Background: The epithelial-mesenchymal transition (EMT) is a crucial event in the development of renal interstitial fibrosis (RIF). A growing body of evidence indicates that β-catenin plays an important role in various types of fibrosis. Although members of the microRNA (miRNA)-200 family have been suggested to suppress EMT in cancer and fibrosis, the function of miRNA-200a in regulating the progression of RIF is unknown. We speculate that miRNA-200a may hinder this progression through the suppression of β-catenin. Methods: Transforming growth factor β1 (TGF β1) was used to induce EMT of proximal tubule epithelial (HK-2) cells in vitro, quantitative real time polymerase chain reaction (qPCR) and Western Blot analysis measured the miRNA-200a and β-catenin expression. qPCR, Western Blot analysis, Migration Assay and cell immunofluorescence were applied to detect the influence of up- and downregulated miRNA-200a expression and β-catenin siRNA on β-catenin and EMT. Dual luciferase report plasmid (CTNNB1 UTR WT/MT) verifies the target relationship between miRNA-200a and CTNNB1 (β-catenin gene).

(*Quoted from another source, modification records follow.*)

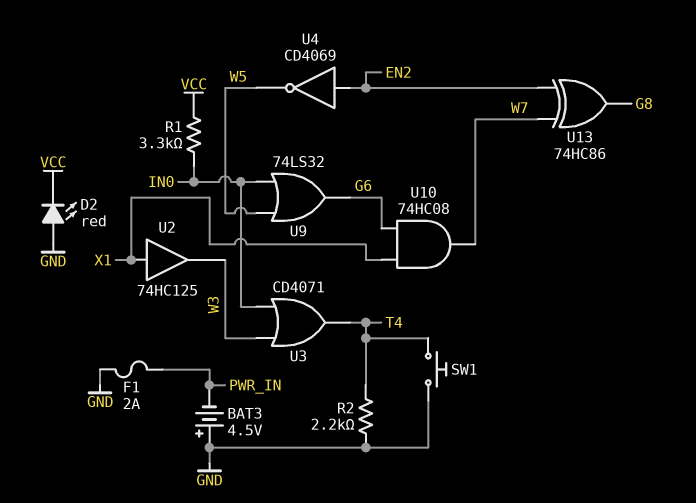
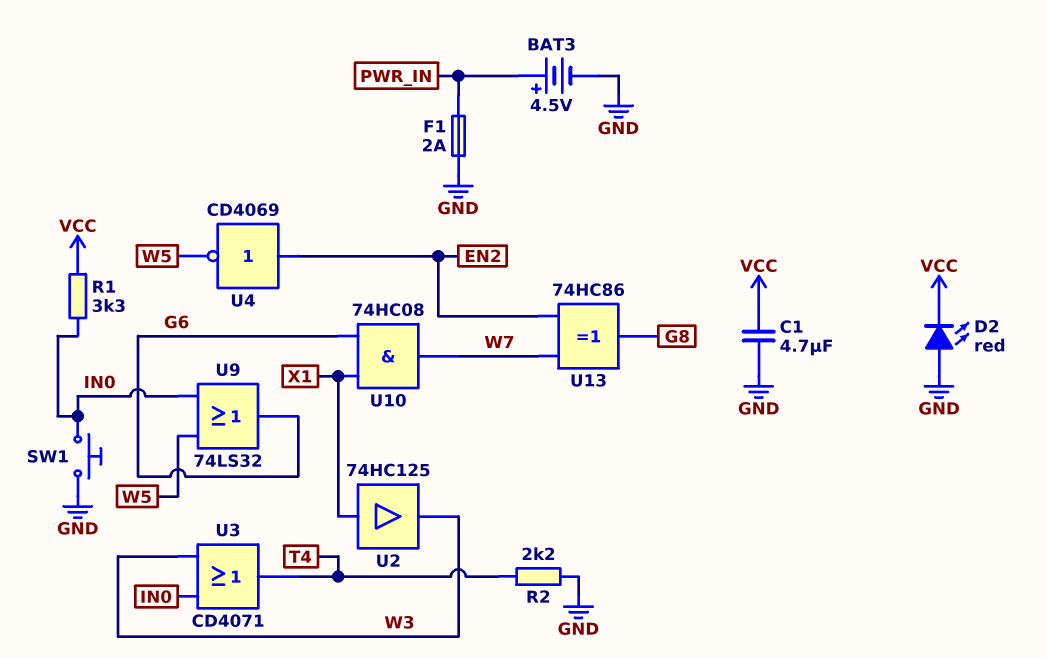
BAT3: 4.5V (plus GND, minus PWR_IN) -> 4.5V (plus PWR_IN, minus GND)
C1: none -> 4.7uF (GND, VCC)
SW1: button (GND, T4) -> button (GND, IN0)

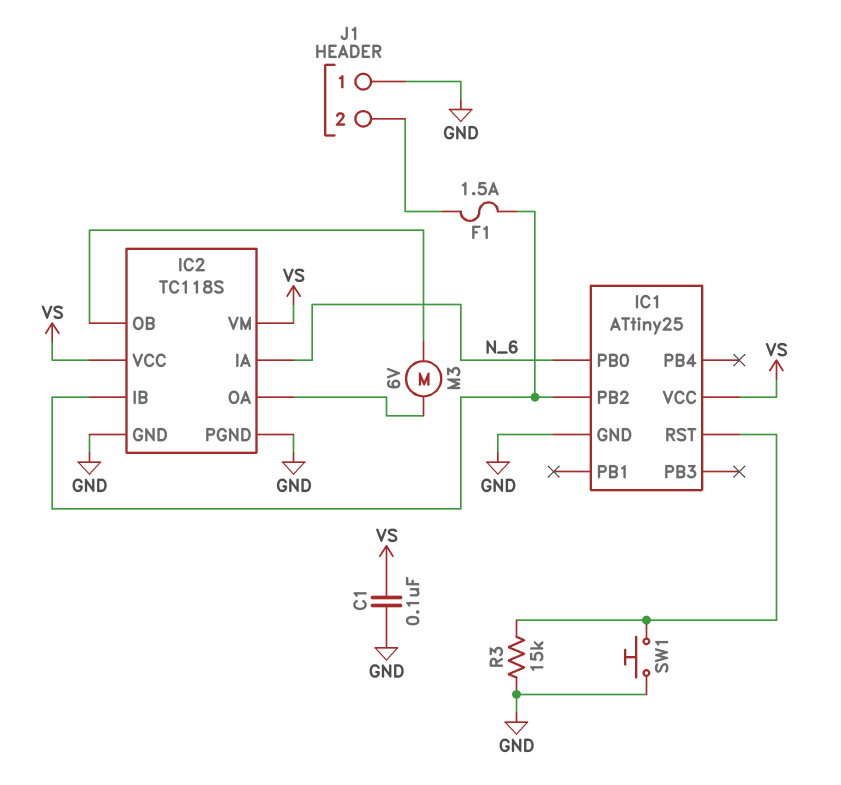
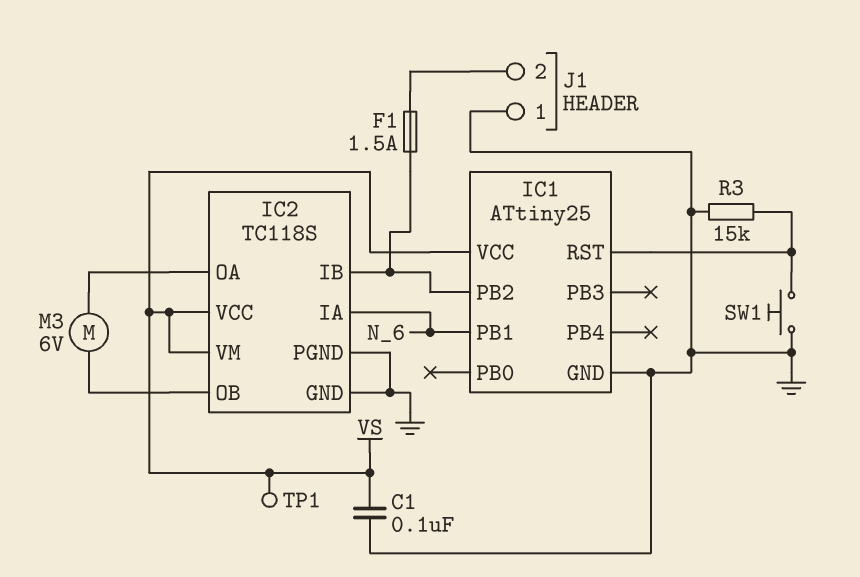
IC1 pin PB0: N_6 -> none
IC1 pin PB1: none -> N_6
TP1: none -> test point (VS)

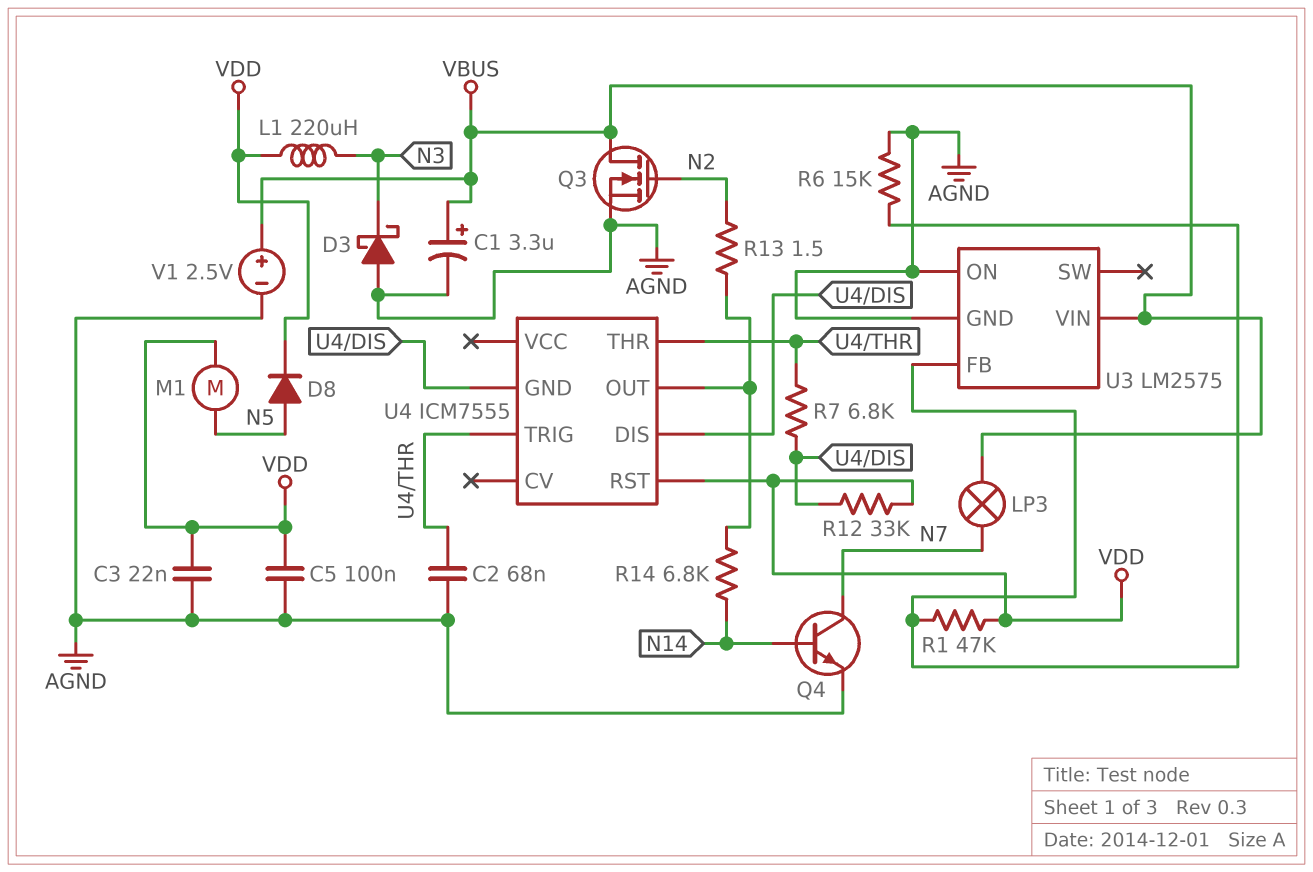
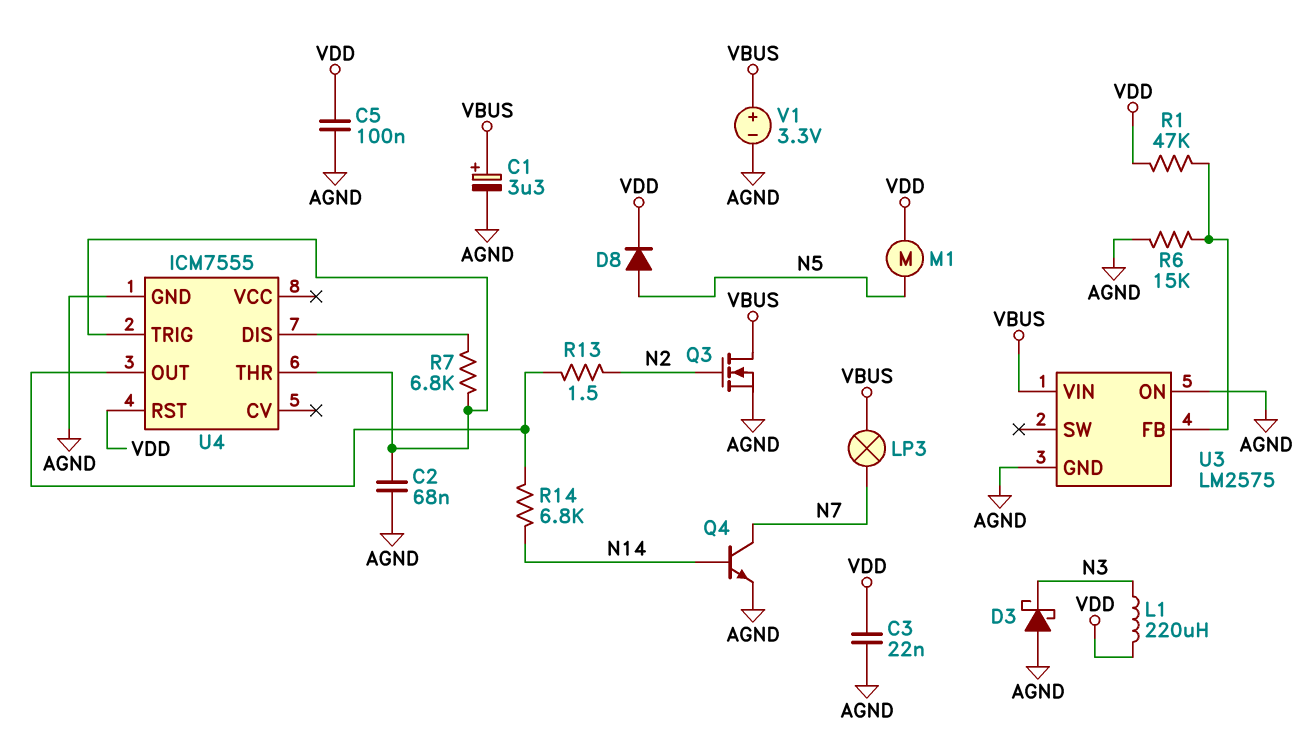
R12: 33k (U4/DIS, VDD) -> none
U4 pin GND: U4/DIS -> AGND
V1: 2.5V (plus VBUS, minus AGND) -> 3.3V (plus VBUS, minus AGND)

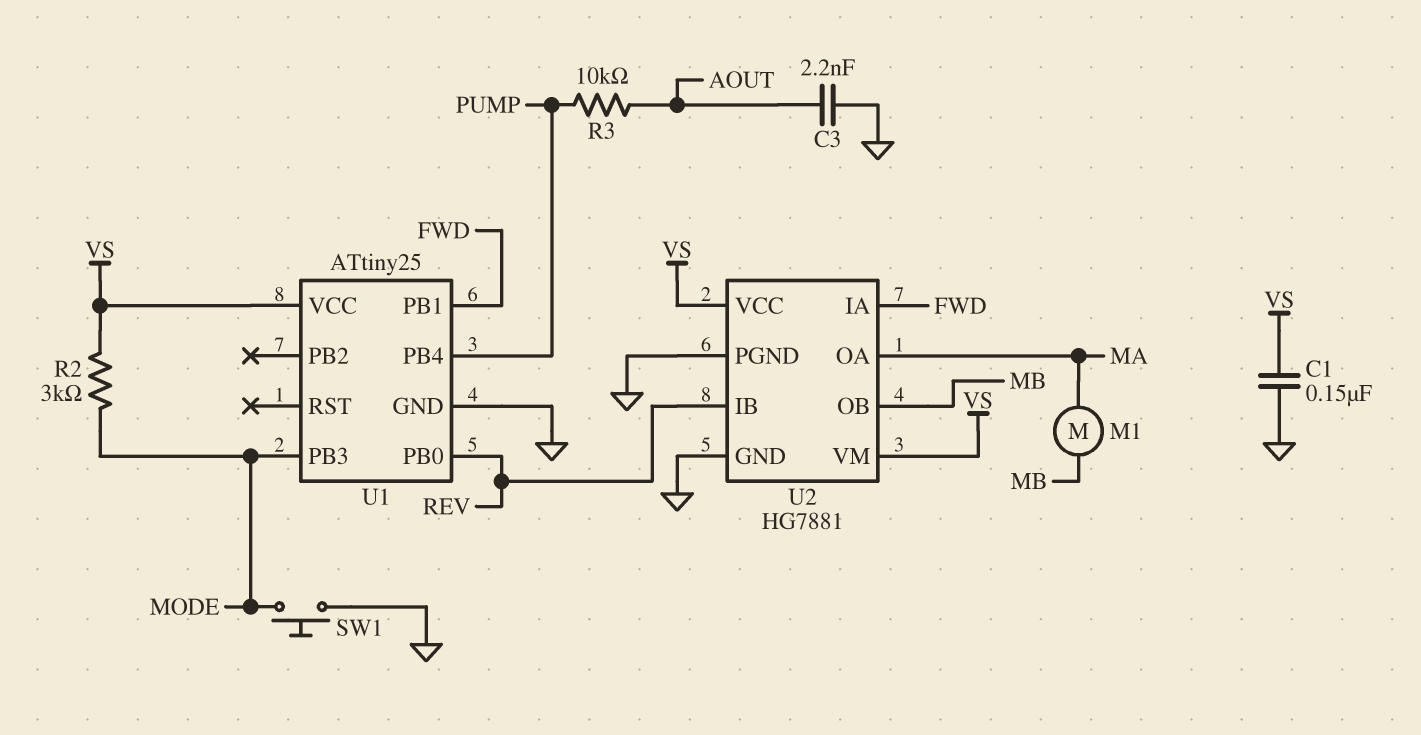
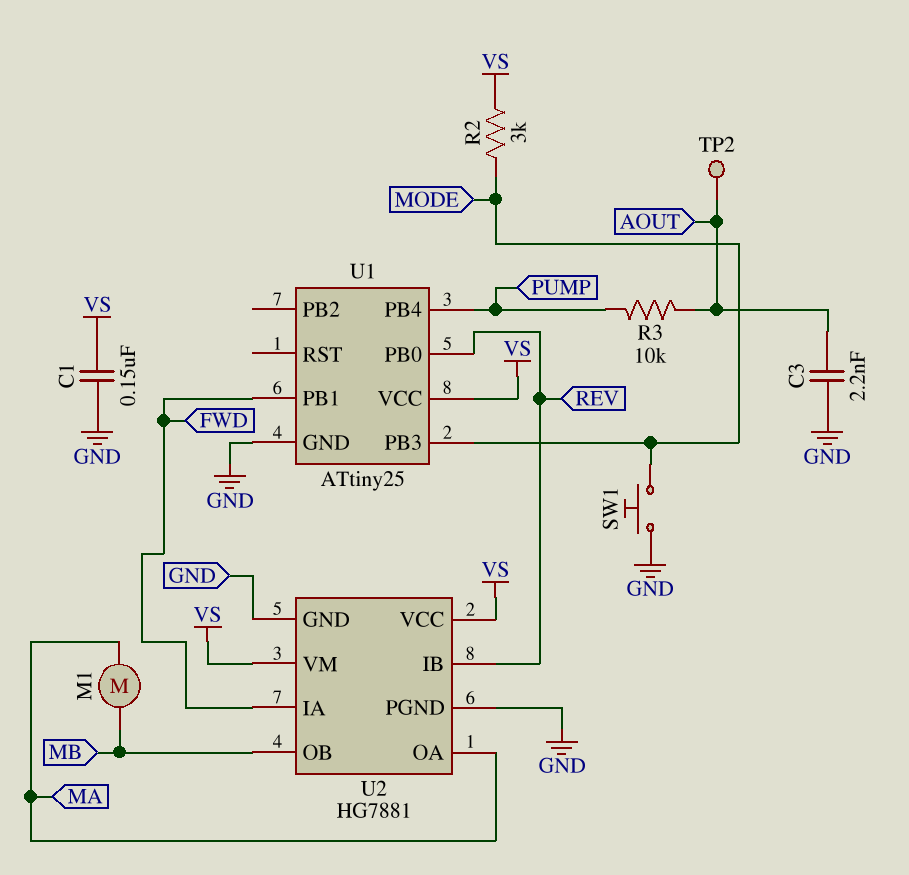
TP2: none -> test point (AOUT)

Results: miRNA-200a is downregulated and β-catenin is upregulated during TGF β1-induced EMT. Upregulation of miRNA-200a inhibits β-catenin and attenuates TGF β1-induced EMT and cell migration, while its downregulation increases β-catenin and induces EMT and HK-2 cell migration. Further, knocking down β-catenin suppressed the EMT induced by miRNA-200a downregulation. miRNA-200a directly targets for CTNNB1. Conclusions: miRNA-200a inhibits TGF β1-induced EMT by directly targeting β-catenin in proximal tubule epithelial cells.